И еще долго рассуждали князья совместно с Арбузьевым, сначала строя догадки о том, с какой стороны нагрянут москвитяне, о направлении пути которых ничего не было известно. Знали только одно – да и то по смутным слухам, принесенным новгородцами, – что вражеская рать выступила из Москвы зимою и достигла Ярославля, но двинулась ли она оттуда на Вологду и Устюг, чтобы через зырянский край проникнуть в Великую Пермь, или же повернула на Вятку, с намерением дойти до Камы и весною сплыть по ней до Чердына, – этого никто не знал. Князь Микал полагал, что москвитяне, вероятнее всего, шли через зырянский край, где для них путь был знакомый, ибо четыре года назад воеводы Иоанна III, князья Иван Звенец и Иван Руно, возвращаясь домой из похода в черемисскую землю, во главе порядочного числа ратников проследовали через Великую Пермь, направляясь прямо на Вычегду, а оттуда на Устюг и Вологду. Таким образом, московскому войску представлялось более выгодным пуститься по знакомой дороге, не отличавшейся, впрочем, большими удобствами. Но тогда об удобствах дорог имели некоторое понятие только в пределах коренной Руси, где насущная нужда заставляла проводить так называемые «тележницы» (то есть просеки, очищенные от пней с таким расчетом, чтобы могла протиснуться одна телега), на окраинах же никаких тележниц не знали и довольствовались пешеходными тропинками, по которым, конечно, могли пробираться и всадники, зачастую царапавшие свои лица при путешествии по лесным трущобам.

– По-моему, так выходит: через Старую Пермь москвитяне идут, – сказал Микал, закончив свои объяснения. – Не знаю, как вы о том думаете?

– А может, на Вятку они двинулись, – неуверенно промолвил Мате, обводя глазами собеседников. – А с Вятки на Каму попадут. А с Камы на Чердын пойдут пешим путем либо на Изкар наш наступят, ежели сумеют дорогу найти… А я уж постараюсь их встретить, только бы подошли они к Изкару!..

– У тебя, князь Мате, гнездо крепкое, на горе высокой стоит, недоступно для врагов всяческих! – подольстил ему Ладмер, верный своей привычке подлаживаться к влиятельным людям. – А о москвитянах я вот что скажу вам, други мои. Откуда бы они ни пришли, завсегда от них борониться надо, завсегда надо быть начеку, чтобы впросак не попасть. А главное, узнать бы нам пораньше, как они в страну нашу заявятся…

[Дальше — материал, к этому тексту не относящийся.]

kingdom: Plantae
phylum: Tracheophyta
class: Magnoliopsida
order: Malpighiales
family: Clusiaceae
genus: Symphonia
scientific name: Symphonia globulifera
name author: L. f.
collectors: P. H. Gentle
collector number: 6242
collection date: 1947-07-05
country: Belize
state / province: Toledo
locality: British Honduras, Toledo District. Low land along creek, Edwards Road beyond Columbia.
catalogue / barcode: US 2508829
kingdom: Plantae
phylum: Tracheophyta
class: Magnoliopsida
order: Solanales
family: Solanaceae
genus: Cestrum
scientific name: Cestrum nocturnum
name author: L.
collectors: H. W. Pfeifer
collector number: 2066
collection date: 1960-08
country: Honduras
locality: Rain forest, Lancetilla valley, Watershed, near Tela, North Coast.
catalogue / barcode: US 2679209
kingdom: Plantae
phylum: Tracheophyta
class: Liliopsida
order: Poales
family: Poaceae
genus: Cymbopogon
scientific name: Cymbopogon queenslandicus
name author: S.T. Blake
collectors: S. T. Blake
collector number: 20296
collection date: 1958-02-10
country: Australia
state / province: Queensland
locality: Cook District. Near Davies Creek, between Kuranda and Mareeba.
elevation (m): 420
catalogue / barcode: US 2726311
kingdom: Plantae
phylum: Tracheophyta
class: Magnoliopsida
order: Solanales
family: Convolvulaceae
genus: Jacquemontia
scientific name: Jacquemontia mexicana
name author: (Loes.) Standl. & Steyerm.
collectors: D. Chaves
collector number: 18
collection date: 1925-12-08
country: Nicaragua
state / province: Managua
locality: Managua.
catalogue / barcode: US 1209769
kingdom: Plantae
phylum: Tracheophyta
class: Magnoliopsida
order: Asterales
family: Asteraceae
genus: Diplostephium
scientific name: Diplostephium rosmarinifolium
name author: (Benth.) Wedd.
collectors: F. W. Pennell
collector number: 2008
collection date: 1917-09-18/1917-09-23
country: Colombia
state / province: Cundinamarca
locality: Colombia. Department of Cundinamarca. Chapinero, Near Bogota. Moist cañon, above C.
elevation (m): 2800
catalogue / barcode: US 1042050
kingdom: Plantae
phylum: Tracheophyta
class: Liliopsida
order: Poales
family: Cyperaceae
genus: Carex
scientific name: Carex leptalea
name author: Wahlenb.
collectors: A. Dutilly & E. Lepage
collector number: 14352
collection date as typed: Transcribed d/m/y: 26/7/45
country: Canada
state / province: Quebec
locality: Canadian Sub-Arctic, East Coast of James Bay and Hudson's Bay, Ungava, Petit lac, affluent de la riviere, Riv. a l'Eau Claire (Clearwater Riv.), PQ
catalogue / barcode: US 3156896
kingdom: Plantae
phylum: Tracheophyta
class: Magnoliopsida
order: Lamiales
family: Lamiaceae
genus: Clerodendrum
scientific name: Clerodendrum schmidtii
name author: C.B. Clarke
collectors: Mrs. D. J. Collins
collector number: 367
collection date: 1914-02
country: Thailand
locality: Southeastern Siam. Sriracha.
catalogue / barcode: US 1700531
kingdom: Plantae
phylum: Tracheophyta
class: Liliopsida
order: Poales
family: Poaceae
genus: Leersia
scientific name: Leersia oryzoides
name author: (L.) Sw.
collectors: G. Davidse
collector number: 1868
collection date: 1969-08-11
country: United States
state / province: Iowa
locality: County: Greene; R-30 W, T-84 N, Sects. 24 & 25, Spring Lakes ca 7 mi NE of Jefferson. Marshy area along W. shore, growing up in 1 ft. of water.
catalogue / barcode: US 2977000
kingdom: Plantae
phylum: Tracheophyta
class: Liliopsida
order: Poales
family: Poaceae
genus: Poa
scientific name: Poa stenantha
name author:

– Вот, вот! Это ты дело говоришь, князь Ладмер! – закивал головой Мате, внимательно слушавший чердынского князя. – Только бы узнать нам пораньше, не прозевать, не проспать…

– А чтобы не прозевать, не проспать нам вражеское пришествие, – продолжал Ладмер, – надо нам разведчиков послать во все стороны. Пусть они в оба глядят за тропинками, а пуще всего за реками дозор имеют, ибо москвитяне по воде могут плыть для легкости…

Микал перебил дядю:

– Дозорные ведь у нас завсегда кругом сторожат, только, может, лениться стали, ибо про врагов не слышно было. А посему можно наказ им послать, чтоб зорчей сторожили они. Особливо на Каме-реке место такое опасное. Отовсюду москвитяне явиться тут могут: и с Вятки, и с Эжвы-реки, через болота зыбучие, даже с Волги на лодках подняться могут, как пожаловали же к нам нынче славные витязи новгородские…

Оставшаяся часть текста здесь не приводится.